In the first quarter of 2008, the Downstream business contributed $58 million of operating earnings, down from $183 million in the same quarter of 2007, reflecting lower Refining and Supply operating earnings.
Refining and Supply contributed first quarter 2008 operating earnings of $9 million, down significantly compared with $134 million in the same quarter of 2007. Results reflected lower gasoline cracking margins, lower realized refining margins for lubricants, petrochemical and asphalt products, negative foreign exchange impacts on cracking margins and increased operating costs. This was partially offset by improved refinery yields and higher distillate cracking margins.

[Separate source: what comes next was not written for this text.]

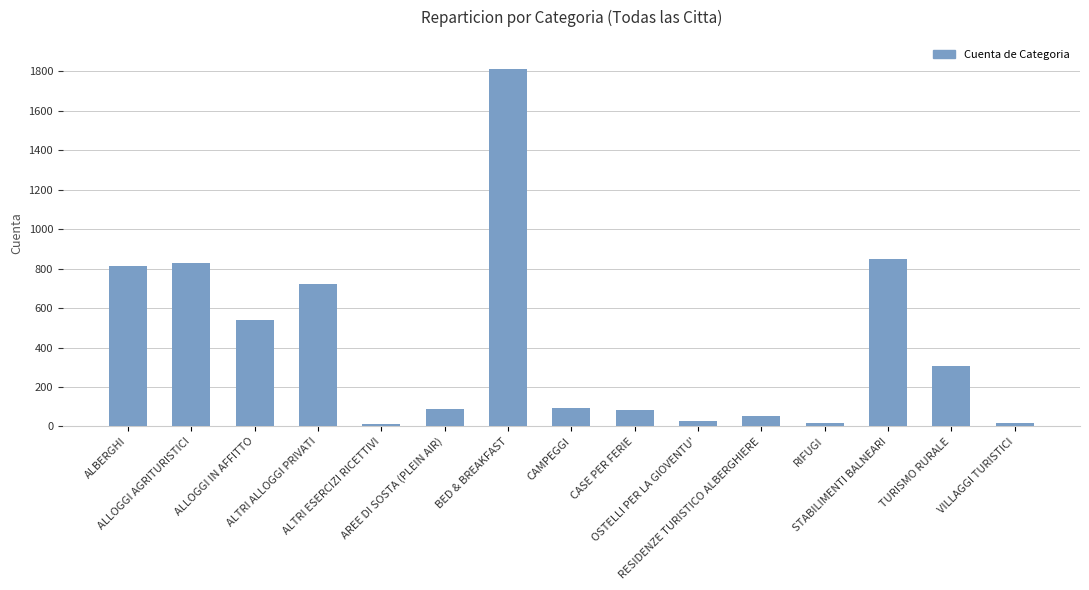

What position from the left is ALLOGGI IN AFFITTO?

3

Higher operating costs in the first quarter of 2008, compared with the prior year, included higher planned shutdown and maintenance costs as a result of advancing part of the planned Montreal refinery turnaround into the first quarter of 2008, the addition of environmental costs for the Quebec green levy and one-time items.

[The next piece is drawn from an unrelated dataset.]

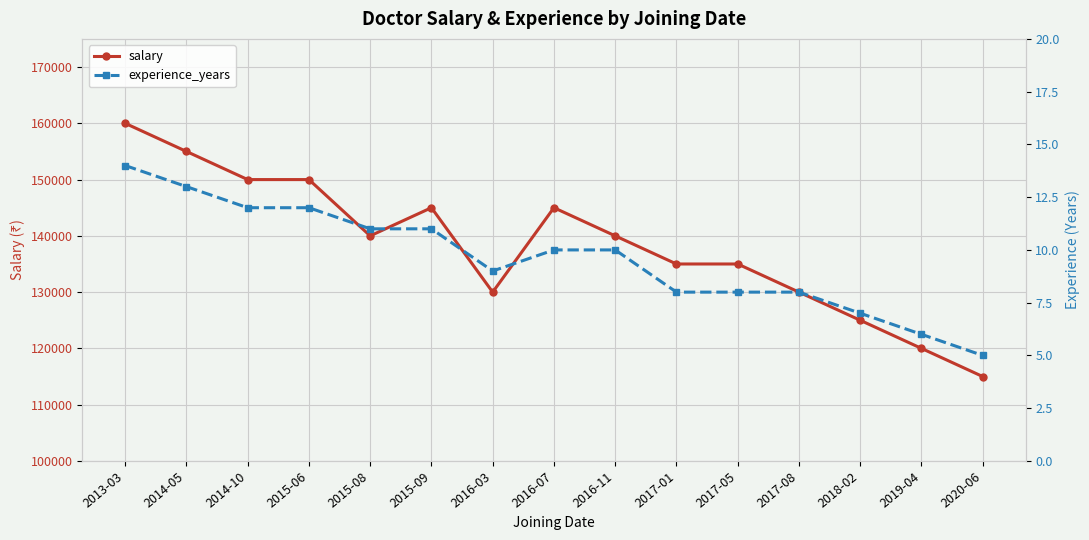

At which label is experience_years closest to 9?

2016-03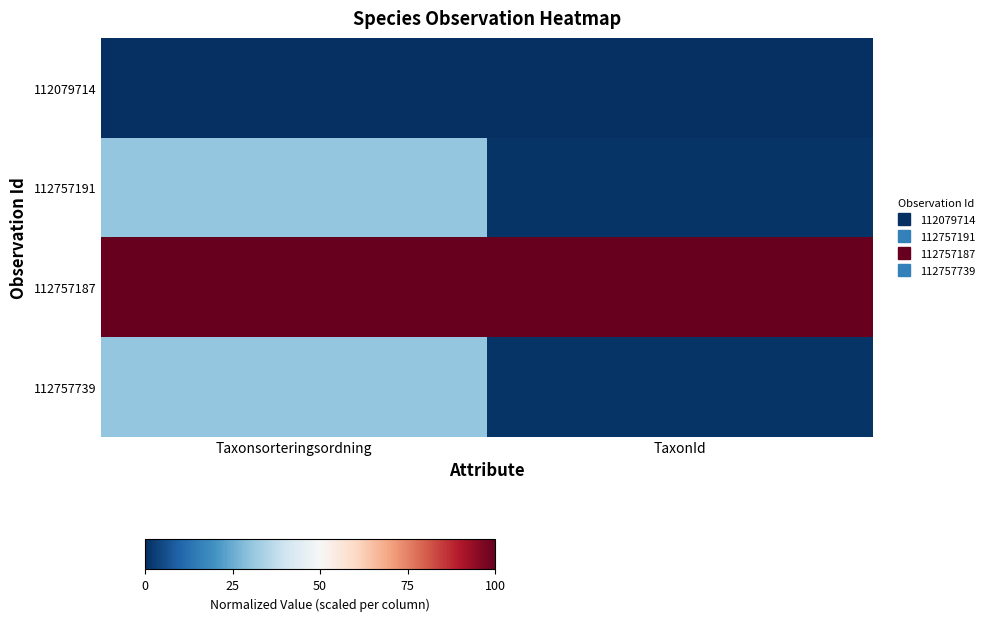

Which series has the largest total across all categories?

112757187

Marketing contributed first quarter 2008 operating earnings of $49 million, compared with $49 million in the same quarter of 2007. In the first quarter of 2008, Marketing results reflected higher fuel margins and increased sales volumes offset by higher operating costs.
Shared Services and Eliminations recorded an operating loss of $45 million in the first quarter of 2008, compared with a loss of $38 million for the same period in 2007.
Petro-Canada is one of Canada's largest oil and gas companies, operating in both the upstream and downstream sectors of the industry in Canada and internationally.